Deterministic PyTorch regression tests
PyTorch has a surprising amount of non-determinism baked into operations that look like they should be exact. index_add_ in particular accumulates floating-point values across threads, and the summation order changes between runs depending on how the OS schedules those threads. The result: regression tests that pass locally, fail in CI, pass again on retry, and generally make everyone question their sanity.
The fix requires clamping the thread count before each test:
1@pytest.fixture(autouse=True)
2def deterministic_threads():
3 n_threads = torch.get_num_threads()
4 torch.set_num_threads(1)
5 yield
6 torch.set_num_threads(n_threads)
torch.set_num_threads(1) forces single-threaded accumulation, so index_add_ (and friends) always sum in the same order. The fixture restores the original thread count afterward to avoid poisoning other tests.
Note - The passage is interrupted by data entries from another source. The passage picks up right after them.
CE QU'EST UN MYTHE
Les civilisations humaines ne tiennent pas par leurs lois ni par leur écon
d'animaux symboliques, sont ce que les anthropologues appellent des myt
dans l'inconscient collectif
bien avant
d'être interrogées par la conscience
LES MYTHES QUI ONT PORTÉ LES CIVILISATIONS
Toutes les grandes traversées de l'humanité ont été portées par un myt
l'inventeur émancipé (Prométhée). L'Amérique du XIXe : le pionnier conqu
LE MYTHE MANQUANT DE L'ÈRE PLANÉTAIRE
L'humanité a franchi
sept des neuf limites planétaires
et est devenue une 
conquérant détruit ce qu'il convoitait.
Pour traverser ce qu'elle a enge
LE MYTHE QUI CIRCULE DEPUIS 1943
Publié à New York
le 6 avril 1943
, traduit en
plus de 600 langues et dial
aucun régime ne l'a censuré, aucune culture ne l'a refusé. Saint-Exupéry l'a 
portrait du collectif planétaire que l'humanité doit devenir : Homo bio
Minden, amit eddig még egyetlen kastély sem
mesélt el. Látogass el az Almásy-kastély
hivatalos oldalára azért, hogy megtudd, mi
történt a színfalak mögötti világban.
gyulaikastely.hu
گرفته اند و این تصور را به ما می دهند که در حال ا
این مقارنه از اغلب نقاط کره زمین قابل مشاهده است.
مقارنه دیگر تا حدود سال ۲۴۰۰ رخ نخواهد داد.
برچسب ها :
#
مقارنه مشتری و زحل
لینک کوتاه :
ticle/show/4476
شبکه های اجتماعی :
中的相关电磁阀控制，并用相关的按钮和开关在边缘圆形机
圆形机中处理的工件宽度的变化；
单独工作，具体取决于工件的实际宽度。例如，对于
DataLoader has a separate source of divergence: when num_workers > 0, each worker subprocess gets its own RNG state. Even with a fixed seed in the main process, the workers can diverge across runs. Setting num_workers=0 eliminates the issue by doing all loading in the main process.
With both of these in place, results become deterministic on a given machine. But “given machine” is doing a lot of work in that sentence. Training amplifies cross-hardware float differences (different SIMD paths, math libraries) through backprop and optimizer steps, so CI runners can diverge from local machines by up to ~0.02 absolute. The tolerances end up reflecting that:
1torch.testing.assert_close(result, expected, rtol=5e-3, atol=0.05)
Still a large improvement over the pre-thread-pinning situation, where non-deterministic accumulation on a single machine forced even wider tolerances and made regression tests effectively meaningless. The remaining gap comes from legitimate hardware differences, not from run-to-run randomness.
See metatensor/metatrain#1070 for the full changeset.